• [PROVIDED PASSAGE]:
------

Percentage in Point

Percentage in Point


Basics of Exchange Traded Fund (ETF)

Posted: 21 Aug 2010 12:30 AM PDT

As the corporate world is moving at faster pace, exchange traded funds are gaining a lot of popularity among the investors compared to traditional funds. They are index based investment designed to imitate the index and give in the same return on the investment of the index. They are like equity which is easily traded on the stock market giving opportunity to purchase single/several shares, representing various equities.

Let's look at benefits and disadvantages of exchange traded funds.

Benefits of exchange traded funds

  • Economical: one of the major benefit of ETF’s is that it's less costly which means that everyone can afford to buy them and can easily maintain them. Commission charged on them is very low as only single transaction can be performed on per trade. Fees related with ETF’s are also comparatively lower than ordinary mutual funds.
  • Tax Friendly: capital gained on the ETF’s is lower than mutual funds because of the structure of actual trade. The main benefit is that the individual capital gains coming through ETF’s are not taxed until all the assets from the funds are sold, whereas, capital gains are directly taxed on mutual fund or index trade.

------

• [SUPPLIED INFORMATION]:
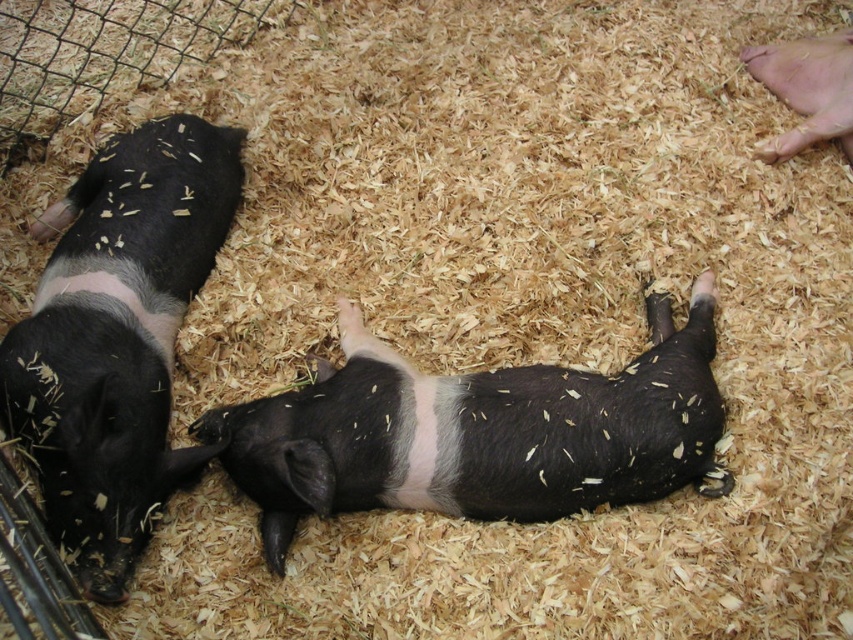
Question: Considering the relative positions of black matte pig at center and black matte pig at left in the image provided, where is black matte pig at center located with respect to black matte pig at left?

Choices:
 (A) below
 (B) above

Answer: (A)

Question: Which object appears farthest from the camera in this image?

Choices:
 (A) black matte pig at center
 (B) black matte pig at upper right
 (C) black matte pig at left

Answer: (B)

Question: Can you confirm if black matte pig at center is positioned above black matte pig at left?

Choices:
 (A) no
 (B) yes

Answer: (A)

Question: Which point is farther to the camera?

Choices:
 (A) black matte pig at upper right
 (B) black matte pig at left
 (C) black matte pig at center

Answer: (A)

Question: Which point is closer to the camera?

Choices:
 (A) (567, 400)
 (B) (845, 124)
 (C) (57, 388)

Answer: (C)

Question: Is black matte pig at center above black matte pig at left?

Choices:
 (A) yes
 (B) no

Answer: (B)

------

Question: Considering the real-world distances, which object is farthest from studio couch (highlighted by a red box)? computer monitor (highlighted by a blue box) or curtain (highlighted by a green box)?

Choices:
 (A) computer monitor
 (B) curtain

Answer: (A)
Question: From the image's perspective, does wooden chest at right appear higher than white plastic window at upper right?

------

• [TASKS AND EXERCISES]:
(a) Using the post on exchange traded funds, decide whether each statement agrees with it. Give yes or no for each, with the words from the post that settle it. (i) Exchange traded funds are designed to imitate an index. (ii) The commission charged on exchange traded funds is described as high. (iii) Individual capital gains made through exchange traded funds are taxed as soon as they arise.
(b) Quote every sentence in the post on exchange traded funds that compares them with mutual funds by name.
(c) Carry the post on exchange traded funds forward from its final sentence.

• [ANSWERS PER TASK]:
(a)
(i) Yes: "They are index based investment designed to imitate the index"
(ii) No: "Commission charged on them is very low"
(iii) No: "the individual capital gains coming through ETF’s are not taxed until all the assets from the funds are sold"

(b)
1. "Fees related with ETF’s are also comparatively lower than ordinary mutual funds."
2. "Tax Friendly: capital gained on the ETF’s is lower than mutual funds because of the structure of actual trade."
3. "The main benefit is that the individual capital gains coming through ETF’s are not taxed until all the assets from the funds are sold, whereas, capital gains are directly taxed on mutual fund or index trade."

(c)
  • Easy to Manage: Unlike, other funds ETF’s don't require any aggressive management. They need slight adjustments as they are establish to follow versus outperform an index. Due to this, risk involved is relatively low and requires low management fees.
  • Easy to follow: list of assets in funds is published on daily basis by the creator of ETF making it easy to follow and easy to understand compared to mutual funds which are not published often and are hard to understand.

If there are benefits of ETF’s then there are several drawbacks associated with them aswell which are listed below:

Drawbacks of exchange traded funds

  • Brokerage Fees: Though they are very economical as per other investments but the brokerage fees paid every time an ETF-s is purchased or sold, it may wash out a minor budget. With limited budget, this fees can counteract the economical advantages.
  • Lack of uniformity: ETF’s requires a lot of research and analysis of the trends before investing. Few ETF’s are expensive. One should look for cheap ones, in terms of cost, ETF’s from wide range products available.
  • Powerful investment tool: ETF’s like leveraged or inverse type can be dominating tool. Tools which are not managed correctly may cause a lot of damage in terms of money. Due to this, anyone with lack of understanding of market as well as individual investment should take advice from financial advisor.

Where can you invest with ETFs?

There are several areas where individual can easily invest with EFT’s. Individuals can purchase ETF’s from online discount brokerage firms. Buying online gives the benefit to start investment from small scale. Large firm may involve initial investment of several thousand of dollars to start with. Another way to start from is with exchange traded funds. It gives you the opportunity to develop.